Kara returned to Montgomery County Public Schools as a teacher, entering the same district where she had once been a struggling student. In her first year, she was nominated for a teaching award, for which she was not yet eligible. Four years later, she won it. This pattern, early promise followed by sustained impact, would become a defining feature of her career. Her classroom work emphasized inquiry, accessibility, and student-centered learning, earning her recognition for both her instructional skill and her advocacy.

DoDEA

Designing Opportunity at Scale

After five years in Montgomery County, Kara joined the Department of Defense Education Activity, where she was given the opportunity to design a K–5 STEM program from the ground up. Centered on curiosity and access, the program gained national attention and led to multiple honors, including being named the 2018 Mid-Atlantic District Teacher of the Year, the 2018 DoDEA State Teacher of the Year, and 1 of 4 finalists for National Teacher of the Year.
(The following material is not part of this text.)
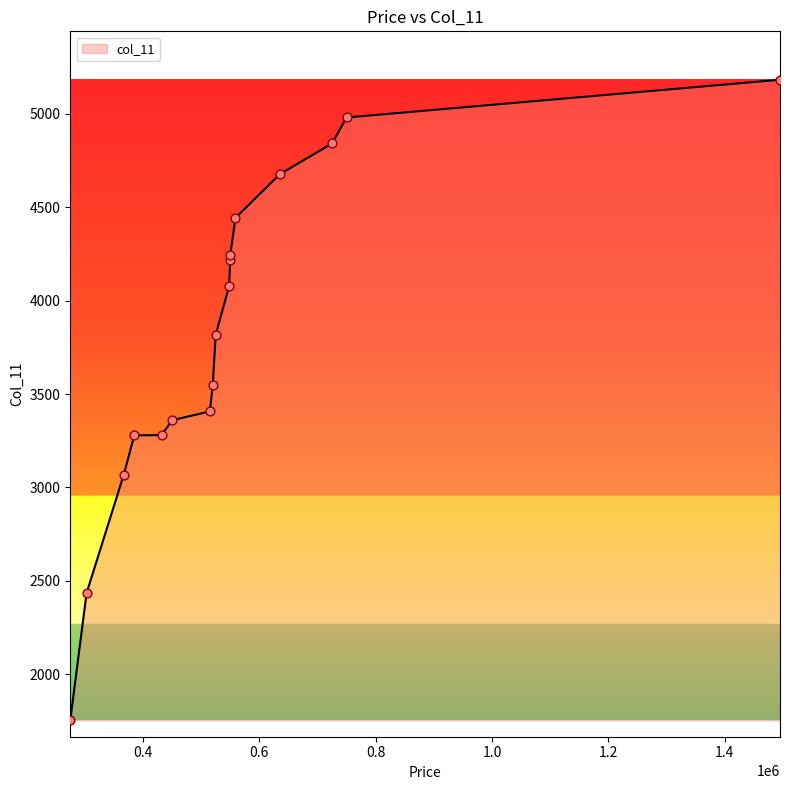

Between 450000 and 548000, which is larger?

548000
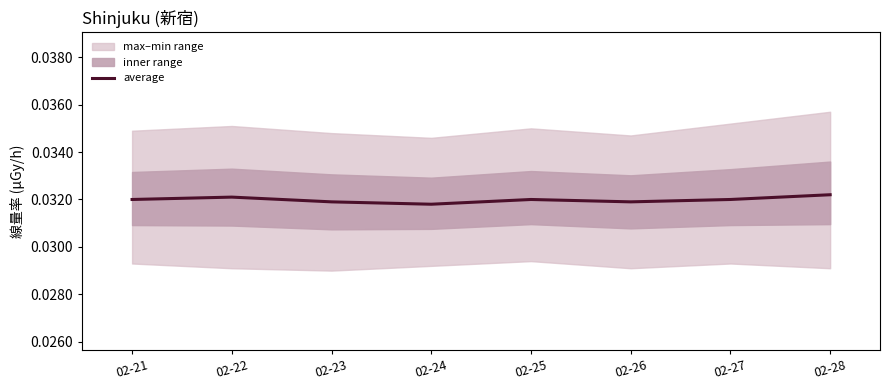

Is it true that the value at 02-21 is 0.1?

False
The recognition expanded her work beyond a single classroom, positioning her as a national voice for inclusive STEM education.

Baltimore City

Leadership in a Time of Crisis

Seeking to return to Maryland during her mother’s terminal illness, Kara accepted a role as an education specialist for Baltimore City Public Schools, overseeing elementary STEM education in partnership with Johns Hopkins University. When COVID-19 reshaped education overnight, her work shifted from curriculum design to hands-on support, mentoring teachers, covering classrooms, and helping schools navigate unprecedented disruption. This period sharpened her focus on systems-level change and the realities educators face in moments of crisis.

Teacher Created Materials

National Impact

Kara is the author of 50 Strategies for Teaching STEAM Skills and currently serves as an Academic Officer at Teacher Created Materials, specializing in STEM, science, and social studies. In this role, she partners with districts across the country to provide coaching and professional learning grounded in inquiry-based instruction, differentiation, and inclusive classroom design. She leads national edWeb webinars, presents at conferences including ESEA and NSTA, and works directly with educators to translate research into meaningful classroom practice. Her work bridges research, practice, and professional learning at scale.

Today & Forward

Research, Teaching, and Advocacy

Today, Kara is completing her PhD researching gender inequity in STEM and how early, layered learning experiences build a resilient STEM identity. She is also a professor of education, preparing future teachers to design inclusive science and social studies classrooms. In 2025, she was recognized as a recipient of the Bezos Courage & Civility Award and directed $5 million to Understood For All to continue supporting individuals with learning and thinking differences. Across every role—as an academic officer, author, researcher, professor, and advocate—Kara remains guided by the same belief: when learners are seen early, supported often, and challenged meaningfully, they carry that confidence forward for life.